A ausência quase absoluta de “autores” (ou marcas) na lista de blockbusters do ano passado é algo bastante curioso. Se em 2005 Steven Spielberg (dois filmes), George Lucas, Peter Jackson e Tim Burton colocaram longas-metragens na praça, em 2014 os principais lançamentos ficaram por conta de Patrick Hughes, Anthony Russo e Joe Russo, Jonathan Liebesman, Neil Burger. Nomes de maior peso, como Brian Singer e Christopher Nolan são minoria na tripulação do transatlântico hollywoodiano. Michael Bay, um caso a parte, esteve nas telas, também. Caso a parte pelo fato de que sem dúvida o diretor/produtor é uma marca de peso, que obtém sempre sucessos de bilheteria com a série de longas sobre robôs enormes. Tal sucesso lhe garantiu alguma influência e, como será mencionado logo adiante, ajudou a moldar um tipo de padrão que ainda é seguido em Hollywood. É possível enxergar uma “estética Michael Bay”; ela existe e assola filmes de diretores muito mais talentosos, como Peter Berg (Battleship) e Guilhermo Del Toro (Círculo De Fogo). As necessidades da indústria, é preciso lembrar, está sempre acima dos anseios estéticos dos indivíduos que a formam, que a levam a diante. Dentro desse jogo perverso, Bay produz lixo reconhecível, lixo com estampa. De alguma maneira, é uma exceção: transforma tudo o que toca em impessoal. Para quem não é aficionado, é quase impossível distinguir um robô gigante do outro.

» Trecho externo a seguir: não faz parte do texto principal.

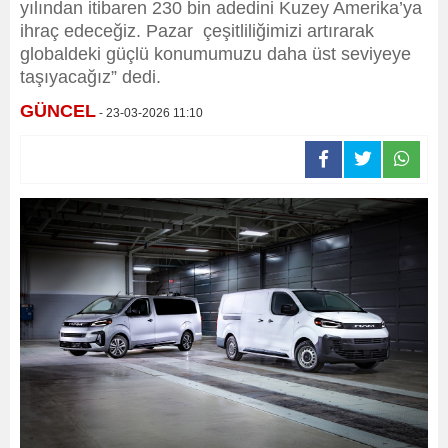
yılından itibaren 230 bin adedini Kuzey Amerika’ya
ihraç edeceğiz. Pazar çeşitliliğimizi artırarak
globaldeki güçlü konumumuzu daha üst seviyeye
taşıyacağız” dedi.
GÜNCEL
- 23-03-2026 11:10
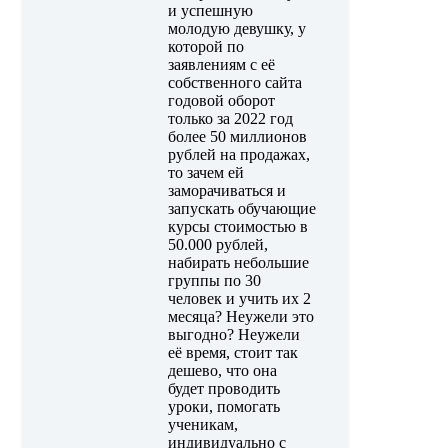
и успешную
молодую девушку, у
которой по
заявлениям с её
собственного сайта
годовой оборот
только за 2022 год
более 50 миллионов
рублей на продажах,
то зачем ей
заморачиваться и
запускать обучающие
курсы стоимостью в
50.000 рублей,
набирать небольшие
группы по 30
человек и учить их 2
месяца? Неужели это
выгодно? Неужели
её время, стоит так
дешево, что она
будет проводить
уроки, помогать
ученикам,
индивидуально с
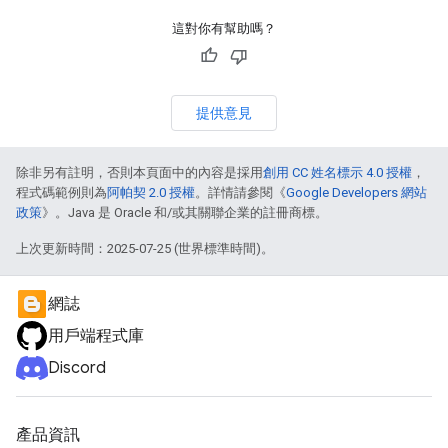
這對你有幫助嗎？
提供意見
除非另有註明，否則本頁面中的內容是採用
創用 CC 姓名標示 4.0 授權
，
程式碼範例則為
阿帕契 2.0 授權
。詳情請參閱《
Google Developers 網站
政策
》。Java 是 Oracle 和/或其關聯企業的註冊商標。
上次更新時間：2025-07-25 (世界標準時間)。
網誌
用戶端程式庫
Discord
產品資訊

No passado recentíssimo, o blockbuster foi terreno fértil para a criação de projetos pessoais, tal qual a segunda trilogia de Star Wars, com figuras como James Cameron e, evidentemente, Spielberg, por exemplo, ou, para traduções relativamente livres de best-sellers de fantasia, que, para além de fragilidades literárias, ao menos serviam como fonte para a criação de um universo particular e reconhecível (Senhor dos Anéis e Harry Potter). Ano passado, o terreno pareceu infértil. É curioso notar como o retorno ao universo de J.R.R Tolkien, por Peter Jackson não obteve o mesmo impacto da trilogia anterior, tampouco a relativa unanimidade entre os fãs (basta uma rápida pesquisa pela internet para encontrar entusiastas dos longas anteriores reclamando da decisão do diretor neozelandês em transformar um livro em três filmes).

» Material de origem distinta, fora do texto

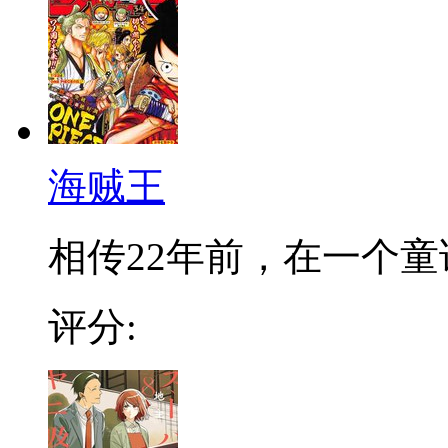
海贼王
相传22年前，在一个童话
评分:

Tal característica, a da particularidade, é praticamente ausente no conjunto das grandes produções de 2014. A construção visual genérica, acinzentada, metalizada e a falta de clareza das cenas de ação, certamente um efeito colateral do sucesso de Transformers, com seu gigantismo deformado, suas criaturas de linhas caóticas e setpieces em que predomina o acumulo de sons, de CGI, de clímax – o equivalente cinematográfico ao programa de TV sobre acumuladores, com suas casas repletas de entulho – parece ser o padrão estético atual. Não que a sequência inicial de Star Wars, Episódio III – a Vingança dos Sith, para resgatar 2005, seja minimalista. Cada plano é povoado por centenas de naves, sons, cores, luzes piscantes, em uma articulação herege entre entretenimento puro e preceitos do cinema de vanguarda. Há um tremendo senso de organização por parte de Lucas, um tremendo senso de propósito, em que cada movimento parece guiar olho por um determinado caminho, mesmo que cada grupo na tela conte uma micro-narrativa, como numa pintura de Bosch. É isso o que transforma o exagero em exuberância. Não existe qualquer exuberância em Tartarugas Ninja. A pobreza visual da safra ´14 é tamanha que não seria surpresa se houver qualquer tipo de paródia na cerimônia do Oscar, em fevereiro.
No campo dos “autores”, se o cenário não é assim tão alarmante, está longe de ser incrível – maquete em escala reduzidíssima de Acrópole. A viagem espacial de Nolan esbarra na falta de talento que impede o projeto de ser realmente inventivo – encontra-se muito mais inovação técnica em Guerra Dos Mundos e no próprio Star Wars. Já o novo X-Men é, de fato, uma pequena pepita, que apesar de não ter o brilho necessário para deslumbrar plenamente, é chamativa o suficiente para posicioná-lo como o blockbuster mais interessante de 2014.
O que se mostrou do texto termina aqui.